Livie fut aussi accablée d’adulations : les uns voulaient l’appeler (23) mère de la patrie, et la plupart ajouter le nom de fils de Julie[1] à celui de César. Tibère répondit qu’il ne fallait pas prodiguer les honneurs aux femmes, et qu’il userait, pour les siens propres, de la même réserve. Au fond, dévoré de jalousie, et se croyant rabaissé par l’élévation d’une femme, il ne lui laissa pas même donner un licteur.

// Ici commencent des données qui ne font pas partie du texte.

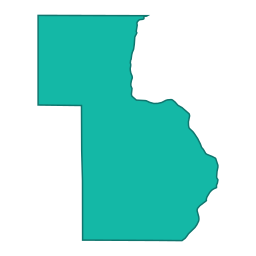 the district of Chisago, Minnesota, United States of America
{"feature_id": "52423323B15141703051874", "entity_name": "Chisago", "entity_type": "district", "adm_level": 2, "iso_a3": "USA", "parent_name": "United States of America", "parent_adm1": "Minnesota", "projection": "mercator", "projection_center": [-92.792, 45.513], "detail": "fine", "context": "isolated", "style": "filled", "palette": "teal", "viewbox_px": 256, "rotation_deg": 0, "n_neighbors": 0, "source": "geoboundaries", "source_scale": "gbopen_adm2", "svg_char_len": 1403}
<svg xmlns="http://www.w3.org/2000/svg" viewBox="0 0 256 256"><path d="M38.1,15.4L38.1,105.0L81.5,105.5L81.7,150.4L82.5,180.7L82.6,240.1L156.8,240.4L182.0,240.6L185.1,238.3L186.7,236.3L188.5,233.7L194.9,227.5L196.8,224.8L198.6,221.1L198.9,219.7L198.9,218.2L198.7,216.6L197.1,210.8L197.2,209.4L197.6,208.3L199.8,205.7L206.1,200.9L206.4,200.5L206.3,199.1L206.9,197.1L207.7,195.7L209.6,192.5L211.6,190.3L213.6,188.9L216.5,187.6L216.5,185.1L217.4,183.0L217.9,180.0L217.8,179.5L216.9,178.3L216.6,176.9L217.0,171.5L217.9,167.2L217.9,165.3L215.7,158.6L215.4,158.2L212.6,156.7L206.8,154.3L205.7,153.5L203.3,149.4L201.6,147.4L200.3,143.9L197.7,138.7L194.2,133.4L192.8,131.6L189.7,128.7L188.9,127.6L188.5,125.3L188.4,121.8L189.6,116.0L189.5,115.1L189.1,113.8L182.0,107.6L177.9,105.3L175.1,102.1L173.0,100.4L171.9,99.7L170.9,99.6L167.4,99.9L165.8,100.4L161.7,102.5L157.8,103.4L153.8,103.5L149.8,102.4L146.3,100.8L145.4,100.6L136.4,100.1L132.8,97.0L131.8,96.0L131.4,94.2L132.0,88.5L130.9,85.9L130.8,83.9L131.4,80.6L132.3,77.9L132.1,76.1L130.8,73.0L130.3,70.3L130.2,68.5L130.7,65.9L130.7,64.1L130.3,63.0L130.6,60.3L131.1,59.3L131.7,54.8L132.3,52.4L133.6,49.2L134.3,44.1L134.8,37.0L136.8,33.0L136.8,32.7L136.2,31.4L137.2,25.1L136.9,23.4L137.1,22.2L138.4,20.6L139.5,19.7L142.8,19.3L143.7,18.9L143.9,18.6L143.9,17.0L144.5,16.4L146.6,16.1L147.3,15.7L38.1,15.4Z" fill="#14b8a6" stroke="#0f766e" stroke-width="1.5"/></svg>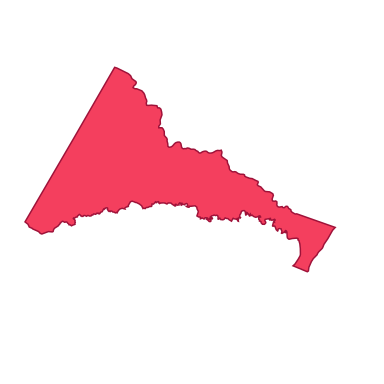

Séditions dans les armées.

Il y avait dans le camp un certain Percennius, autrefois chef de farceurs, puis simple soldat, insolent dans ses discours et instruit dans l’art des histrions pour attrouper la populace. Profitant de la simplicité de ses camarades, inquiets de leur sort depuis la mort d’Auguste, il les échauffait peu à peu durant la nuit par ses discours ; le soir, après la retraite des plus sages, il rassemblait les mutins : s’étant joint enfin d’autres chefs de sédition, il haranguait les soldats en leur demandant « pourquoi ils obéissaient en esclaves à quelques centurions et à très-peu de tribuns ; quand oseraient-ils se faire rendre justice, s’ils n’y forçaient par les prières ou par les armes un prince

  1. Ce nom était aussi celui de Livie. Voyez' le commencement du cinquième livre des Annales. D’ailleurs, Tacite a dit plus haut qu’Auguste, par son testament, avait adopte Livie dans la maison des Jules.